Suo padre è tornato più volte in Giappone dopo la guerra, e questa fu una delle cause della separazione da sua madre. Che cosa lo attirava maggiormente di quel Paese? Che tipo di rapporto lo legava così strettamente alla società e alla cultura giapponesi?
D. M.: Fosco era molto affezionato al Giappone, tanto da studiare a fondo la lingua e la cultura, tanto da sposare una giapponese. Lo considerava una seconda patria.

Tempaku, l’universo nel quale ha vissuto Dacia Maraini.
Tempaku, l’universo nel quale ha vissuto Dacia Maraini.

Le faccio questa domanda anche perché dalle foto che ho visto e da quello che ho letto di suo padre, sembrava essere una persona solare, molto aperta, anticonformista e allergico all’autorità – in altre parole molto diversa da tanti Giapponesi.
D. M.: Non sempre ci si innamora di chi ci assomiglia. Lui amava forse proprio la diversità della cultura giapponese, così portata al tragico, così seria e profonda.
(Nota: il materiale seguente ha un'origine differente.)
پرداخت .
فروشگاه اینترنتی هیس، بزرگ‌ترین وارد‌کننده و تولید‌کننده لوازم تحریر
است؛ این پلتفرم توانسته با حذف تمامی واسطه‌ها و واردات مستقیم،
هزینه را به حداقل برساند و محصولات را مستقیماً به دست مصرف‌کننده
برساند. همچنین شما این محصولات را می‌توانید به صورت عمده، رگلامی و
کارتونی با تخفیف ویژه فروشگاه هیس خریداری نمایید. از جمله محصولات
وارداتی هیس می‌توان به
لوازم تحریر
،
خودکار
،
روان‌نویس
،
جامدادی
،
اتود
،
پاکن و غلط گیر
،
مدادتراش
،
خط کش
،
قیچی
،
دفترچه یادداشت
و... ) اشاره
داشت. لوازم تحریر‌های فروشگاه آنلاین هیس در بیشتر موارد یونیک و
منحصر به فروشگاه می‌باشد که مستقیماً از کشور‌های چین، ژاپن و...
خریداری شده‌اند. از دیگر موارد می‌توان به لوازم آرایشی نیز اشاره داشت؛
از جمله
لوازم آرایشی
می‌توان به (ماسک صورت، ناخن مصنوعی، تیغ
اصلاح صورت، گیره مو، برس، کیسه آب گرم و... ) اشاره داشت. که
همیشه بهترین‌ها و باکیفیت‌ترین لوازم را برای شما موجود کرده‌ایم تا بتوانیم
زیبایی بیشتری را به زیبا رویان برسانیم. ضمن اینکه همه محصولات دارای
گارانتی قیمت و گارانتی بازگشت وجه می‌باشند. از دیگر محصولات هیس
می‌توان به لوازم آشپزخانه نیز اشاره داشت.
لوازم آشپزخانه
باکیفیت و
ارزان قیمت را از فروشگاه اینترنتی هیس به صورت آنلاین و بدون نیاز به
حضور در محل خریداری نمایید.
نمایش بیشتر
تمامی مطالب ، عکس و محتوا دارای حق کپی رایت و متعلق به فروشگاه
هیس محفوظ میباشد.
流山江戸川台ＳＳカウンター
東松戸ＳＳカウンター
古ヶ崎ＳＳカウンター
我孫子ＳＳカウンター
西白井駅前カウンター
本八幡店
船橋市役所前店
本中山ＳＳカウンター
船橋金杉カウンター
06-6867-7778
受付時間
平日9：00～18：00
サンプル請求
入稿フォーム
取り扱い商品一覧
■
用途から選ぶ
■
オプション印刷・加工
Negli ultimi anni – soprattutto l’anno scorso che è stato il settantesimo anniversario della fine della guerra – alcuni dei veterani alleati, all’epoca prigionieri dei Giapponesi, hanno partecipato a cerimonie commemorative in Giappone. Ancora oggi alcuni di loro fanno fatica a perdonare i Giapponesi per quello che avevano subito. In una recente intervista lei ha dichiarato che «le offese, la durezza, i traumi sono stati una parte tutt’altro che trascurabile della mia infanzia» e penso che si riferisse anche, forse soprattutto, al periodo trascorso in campo di concentramento. Ciononostante mi sembra che in seguito lei sia riuscita a separare questa esperienza dal giudizio sul popolo giapponese in generale. Che cosa mi può dire in proposito?
D. M.: Io ho imparato proprio nel campo di concentramento che una cosa erano le guardie e un’altra cosa la popolazione giapponese che con noi è sempre stata gentile e affettuosa, cominciando da Morioka-san che è venuta a trovarci al campo sfidando le proibizioni e i maltrattamenti dei militari. Io, quando potevo, mi infilavo fra i fili spinati e andavo a lavorare presso i contadini dei dintorni che poi mi compensavano con una patata o un uovo. Per noi erano doni preziosi. Comunque ho sempre trovato persone gentili e generose che non mi hanno mai denunciata alle guardie e la mia impressione è che fossero tutti stufi della guerra e anelassero alla pace.

A che livello è rimasta legata al Giappone nell’età adulta? È più tornata in Giappone dopo la guerra?
D. M.: Certo, sono tornata molte volte e sempre con piacere. Hanno tradotto alcuni miei libri. Hanno rappresentato un mio testo teatrale che ha avuto molto successo. Si tratta di Maria Stuarda che è stata tradotta e rappresentata per anni di seguito. I diritti sono stati comprati dall’Agenzia internazionale Tuttle Mori. Anche quest’anno mi hanno scritto che hanno rimesso in scena il testo teatrale.